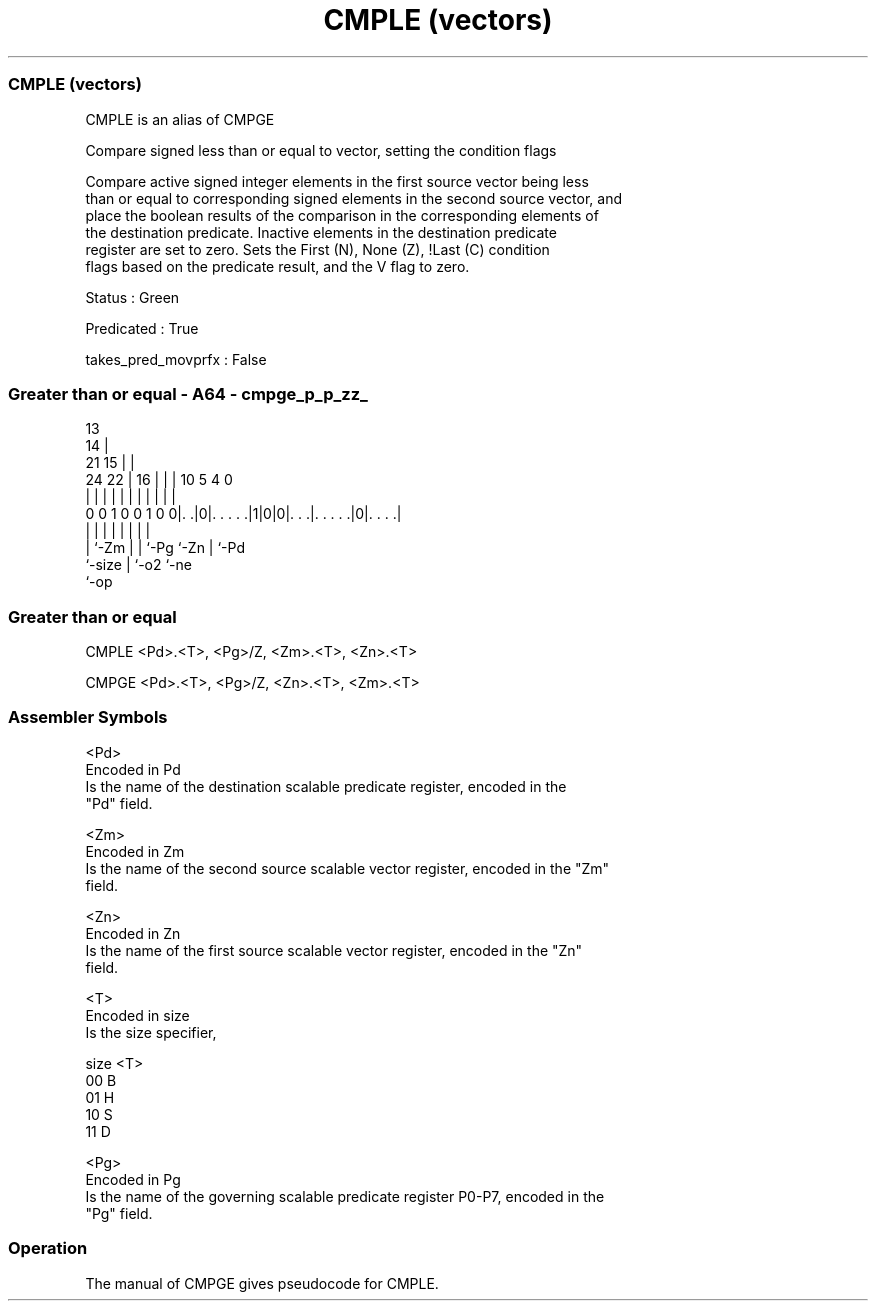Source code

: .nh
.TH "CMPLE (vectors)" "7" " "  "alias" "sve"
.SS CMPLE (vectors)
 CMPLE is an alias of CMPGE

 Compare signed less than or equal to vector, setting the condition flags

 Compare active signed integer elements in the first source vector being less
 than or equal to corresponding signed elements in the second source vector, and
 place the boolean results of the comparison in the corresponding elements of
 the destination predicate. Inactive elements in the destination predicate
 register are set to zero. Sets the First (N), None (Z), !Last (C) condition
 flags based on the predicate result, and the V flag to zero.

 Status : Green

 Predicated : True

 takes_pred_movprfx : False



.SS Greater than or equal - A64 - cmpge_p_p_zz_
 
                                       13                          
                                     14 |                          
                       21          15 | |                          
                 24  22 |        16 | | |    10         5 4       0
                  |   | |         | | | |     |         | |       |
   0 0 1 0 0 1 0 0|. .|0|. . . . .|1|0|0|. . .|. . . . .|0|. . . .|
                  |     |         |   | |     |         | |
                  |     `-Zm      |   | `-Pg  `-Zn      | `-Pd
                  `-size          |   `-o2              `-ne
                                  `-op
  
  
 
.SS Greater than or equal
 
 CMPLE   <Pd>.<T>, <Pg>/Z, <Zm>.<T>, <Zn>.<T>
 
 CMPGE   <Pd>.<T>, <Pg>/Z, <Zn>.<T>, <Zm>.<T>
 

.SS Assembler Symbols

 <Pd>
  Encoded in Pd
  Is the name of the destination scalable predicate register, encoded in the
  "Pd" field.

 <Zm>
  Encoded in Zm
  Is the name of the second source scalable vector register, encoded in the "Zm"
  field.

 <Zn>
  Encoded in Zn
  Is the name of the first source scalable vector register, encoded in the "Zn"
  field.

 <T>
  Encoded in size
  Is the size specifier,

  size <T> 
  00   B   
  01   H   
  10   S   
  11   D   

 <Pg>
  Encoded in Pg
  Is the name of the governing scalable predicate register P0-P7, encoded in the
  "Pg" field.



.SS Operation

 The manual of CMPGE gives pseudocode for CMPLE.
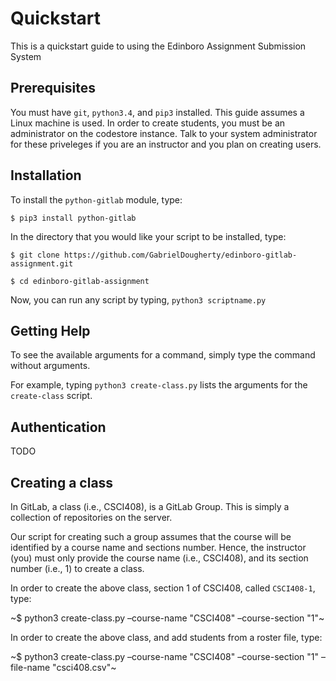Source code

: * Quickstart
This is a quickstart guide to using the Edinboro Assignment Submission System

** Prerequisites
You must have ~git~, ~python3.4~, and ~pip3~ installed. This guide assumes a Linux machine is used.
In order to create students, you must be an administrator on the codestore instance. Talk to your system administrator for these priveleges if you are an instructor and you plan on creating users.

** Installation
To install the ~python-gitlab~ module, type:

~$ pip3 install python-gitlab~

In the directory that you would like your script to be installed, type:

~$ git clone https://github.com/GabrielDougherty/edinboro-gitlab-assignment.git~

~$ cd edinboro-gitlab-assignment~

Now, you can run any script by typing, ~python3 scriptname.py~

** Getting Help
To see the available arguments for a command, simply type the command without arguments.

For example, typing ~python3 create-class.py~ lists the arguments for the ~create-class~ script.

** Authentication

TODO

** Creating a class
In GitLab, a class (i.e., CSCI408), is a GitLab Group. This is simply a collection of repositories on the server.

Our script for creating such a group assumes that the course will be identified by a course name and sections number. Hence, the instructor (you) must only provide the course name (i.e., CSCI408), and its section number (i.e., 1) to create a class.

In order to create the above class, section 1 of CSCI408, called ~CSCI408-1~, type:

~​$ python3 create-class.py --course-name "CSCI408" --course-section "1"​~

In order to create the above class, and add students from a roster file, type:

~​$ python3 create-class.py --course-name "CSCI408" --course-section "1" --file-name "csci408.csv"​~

• What the task asks:
Your reply should consist of the data, transcribed exactly, and should hold no pictures.

• Worked solution:
Source code

: .nh
.TH "CMPLE (vectors)" "7" " "  "alias" "sve"
.SS CMPLE (vectors)
 CMPLE is an alias of CMPGE

 Compare signed less than or equal to vector, setting the condition flags

 Compare active signed integer elements in the first source vector being less
 than or equal to corresponding signed elements in the second source vector, and
 place the boolean results of the comparison in the corresponding elements of
 the destination predicate. Inactive elements in the destination predicate
 register are set to zero. Sets the First (N), None (Z), !Last (C) condition
 flags based on the predicate result, and the V flag to zero.

 Status : Green

 Predicated : True

 takes_pred_movprfx : False



.SS Greater than or equal - A64 - cmpge_p_p_zz_
 
                                       13                          
                                     14 |                          
                       21          15 | |                          
                 24  22 |        16 | | |    10         5 4       0
                  |   | |         | | | |     |         | |       |
   0 0 1 0 0 1 0 0|. .|0|. . . . .|1|0|0|. . .|. . . . .|0|. . . .|
                  |     |         |   | |     |         | |
                  |     `-Zm      |   | `-Pg  `-Zn      | `-Pd
                  `-size          |   `-o2              `-ne
                                  `-op
  
  
 
.SS Greater than or equal
 
 CMPLE   <Pd>.<T>, <Pg>/Z, <Zm>.<T>, <Zn>.<T>
 
 CMPGE   <Pd>.<T>, <Pg>/Z, <Zn>.<T>, <Zm>.<T>
 

.SS Assembler Symbols

 <Pd>
  Encoded in Pd
  Is the name of the destination scalable predicate register, encoded in the
  "Pd" field.

 <Zm>
  Encoded in Zm
  Is the name of the second source scalable vector register, encoded in the "Zm"
  field.

 <Zn>
  Encoded in Zn
  Is the name of the first source scalable vector register, encoded in the "Zn"
  field.

 <T>
  Encoded in size
  Is the size specifier,

  size <T> 
  00   B   
  01   H   
  10   S   
  11   D   

 <Pg>
  Encoded in Pg
  Is the name of the governing scalable predicate register P0-P7, encoded in the
  "Pg" field.



.SS Operation

 The manual of CMPGE gives pseudocode for CMPLE.
Source code

: * Quickstart
This is a quickstart guide to using the Edinboro Assignment Submission System

** Prerequisites
You must have ~git~, ~python3.4~, and ~pip3~ installed. This guide assumes a Linux machine is used.
In order to create students, you must be an administrator on the codestore instance. Talk to your system administrator for these priveleges if you are an instructor and you plan on creating users.

** Installation
To install the ~python-gitlab~ module, type:

~$ pip3 install python-gitlab~

In the directory that you would like your script to be installed, type:

~$ git clone https://github.com/GabrielDougherty/edinboro-gitlab-assignment.git~

~$ cd edinboro-gitlab-assignment~

Now, you can run any script by typing, ~python3 scriptname.py~

** Getting Help
To see the available arguments for a command, simply type the command without arguments.

For example, typing ~python3 create-class.py~ lists the arguments for the ~create-class~ script.

** Authentication

TODO

** Creating a class
In GitLab, a class (i.e., CSCI408), is a GitLab Group. This is simply a collection of repositories on the server.

Our script for creating such a group assumes that the course will be identified by a course name and sections number. Hence, the instructor (you) must only provide the course name (i.e., CSCI408), and its section number (i.e., 1) to create a class.

In order to create the above class, section 1 of CSCI408, called ~CSCI408-1~, type:

~​$ python3 create-class.py --course-name "CSCI408" --course-section "1"​~

In order to create the above class, and add students from a roster file, type:

~​$ python3 create-class.py --course-name "CSCI408" --course-section "1" --file-name "csci408.csv"​~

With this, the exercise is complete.